• Problem statement:
Return the data below exactly, but only from the line containing "G04 Created by" through the line containing "X180340000Y-101600000D03*", with both of those lines included.

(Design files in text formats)
══════════

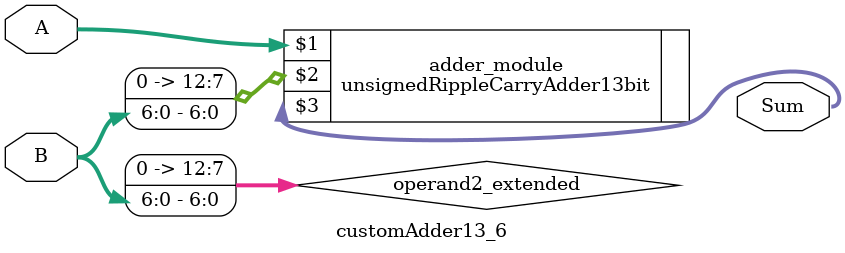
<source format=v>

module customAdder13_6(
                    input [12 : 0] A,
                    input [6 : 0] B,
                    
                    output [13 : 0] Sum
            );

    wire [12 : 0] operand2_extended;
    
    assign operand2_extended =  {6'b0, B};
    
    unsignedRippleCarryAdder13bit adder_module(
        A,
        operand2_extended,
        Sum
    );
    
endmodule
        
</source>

══════════

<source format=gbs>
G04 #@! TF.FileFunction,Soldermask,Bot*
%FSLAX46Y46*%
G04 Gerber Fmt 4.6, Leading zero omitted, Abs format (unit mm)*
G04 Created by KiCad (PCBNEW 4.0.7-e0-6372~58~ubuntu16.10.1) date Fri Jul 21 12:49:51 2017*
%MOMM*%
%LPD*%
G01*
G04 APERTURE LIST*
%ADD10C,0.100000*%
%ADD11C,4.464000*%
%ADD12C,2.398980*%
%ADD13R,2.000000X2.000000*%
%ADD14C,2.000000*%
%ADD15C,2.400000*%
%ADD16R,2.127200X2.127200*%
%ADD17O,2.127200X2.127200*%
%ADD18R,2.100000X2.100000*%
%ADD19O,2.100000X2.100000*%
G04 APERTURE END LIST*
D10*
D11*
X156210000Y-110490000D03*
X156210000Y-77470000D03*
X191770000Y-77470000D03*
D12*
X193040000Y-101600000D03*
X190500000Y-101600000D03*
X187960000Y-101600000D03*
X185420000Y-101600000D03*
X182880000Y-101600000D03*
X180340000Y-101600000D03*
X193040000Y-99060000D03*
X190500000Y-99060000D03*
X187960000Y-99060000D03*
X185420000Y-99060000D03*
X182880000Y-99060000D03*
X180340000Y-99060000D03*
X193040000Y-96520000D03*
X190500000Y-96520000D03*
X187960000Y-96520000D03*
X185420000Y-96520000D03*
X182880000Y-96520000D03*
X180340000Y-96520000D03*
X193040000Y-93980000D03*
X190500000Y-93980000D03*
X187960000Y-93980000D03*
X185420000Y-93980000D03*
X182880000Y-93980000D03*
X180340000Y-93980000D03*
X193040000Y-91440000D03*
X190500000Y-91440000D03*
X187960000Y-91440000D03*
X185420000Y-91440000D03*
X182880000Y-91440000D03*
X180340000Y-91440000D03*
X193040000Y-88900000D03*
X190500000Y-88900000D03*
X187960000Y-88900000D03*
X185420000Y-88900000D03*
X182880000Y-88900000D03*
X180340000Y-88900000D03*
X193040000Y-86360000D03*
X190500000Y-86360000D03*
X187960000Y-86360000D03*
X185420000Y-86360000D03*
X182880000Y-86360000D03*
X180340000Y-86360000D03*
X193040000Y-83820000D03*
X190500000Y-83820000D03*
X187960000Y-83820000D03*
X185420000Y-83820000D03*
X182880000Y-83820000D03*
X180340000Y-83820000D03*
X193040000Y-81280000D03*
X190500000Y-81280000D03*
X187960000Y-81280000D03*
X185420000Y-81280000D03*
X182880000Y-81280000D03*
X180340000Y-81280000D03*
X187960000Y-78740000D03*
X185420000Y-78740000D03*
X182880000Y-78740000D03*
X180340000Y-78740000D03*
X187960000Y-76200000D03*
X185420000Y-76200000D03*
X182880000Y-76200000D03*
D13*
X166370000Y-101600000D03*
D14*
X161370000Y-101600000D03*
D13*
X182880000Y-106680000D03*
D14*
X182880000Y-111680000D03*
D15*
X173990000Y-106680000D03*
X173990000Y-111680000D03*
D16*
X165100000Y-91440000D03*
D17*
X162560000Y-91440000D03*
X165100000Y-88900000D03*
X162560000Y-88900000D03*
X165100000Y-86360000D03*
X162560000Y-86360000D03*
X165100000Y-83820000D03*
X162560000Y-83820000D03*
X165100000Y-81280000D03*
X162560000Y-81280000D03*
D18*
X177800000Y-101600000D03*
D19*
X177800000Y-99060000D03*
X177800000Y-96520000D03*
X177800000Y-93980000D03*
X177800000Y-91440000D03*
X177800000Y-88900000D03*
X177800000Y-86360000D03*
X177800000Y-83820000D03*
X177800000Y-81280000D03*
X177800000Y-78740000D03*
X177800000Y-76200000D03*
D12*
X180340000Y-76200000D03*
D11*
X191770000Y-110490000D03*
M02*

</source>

══════════

• Task result:
G04 Created by KiCad (PCBNEW 4.0.7-e0-6372~58~ubuntu16.10.1) date Fri Jul 21 12:49:51 2017*
%MOMM*%
%LPD*%
G01*
G04 APERTURE LIST*
%ADD10C,0.100000*%
%ADD11C,4.464000*%
%ADD12C,2.398980*%
%ADD13R,2.000000X2.000000*%
%ADD14C,2.000000*%
%ADD15C,2.400000*%
%ADD16R,2.127200X2.127200*%
%ADD17O,2.127200X2.127200*%
%ADD18R,2.100000X2.100000*%
%ADD19O,2.100000X2.100000*%
G04 APERTURE END LIST*
D10*
D11*
X156210000Y-110490000D03*
X156210000Y-77470000D03*
X191770000Y-77470000D03*
D12*
X193040000Y-101600000D03*
X190500000Y-101600000D03*
X187960000Y-101600000D03*
X185420000Y-101600000D03*
X182880000Y-101600000D03*
X180340000Y-101600000D03*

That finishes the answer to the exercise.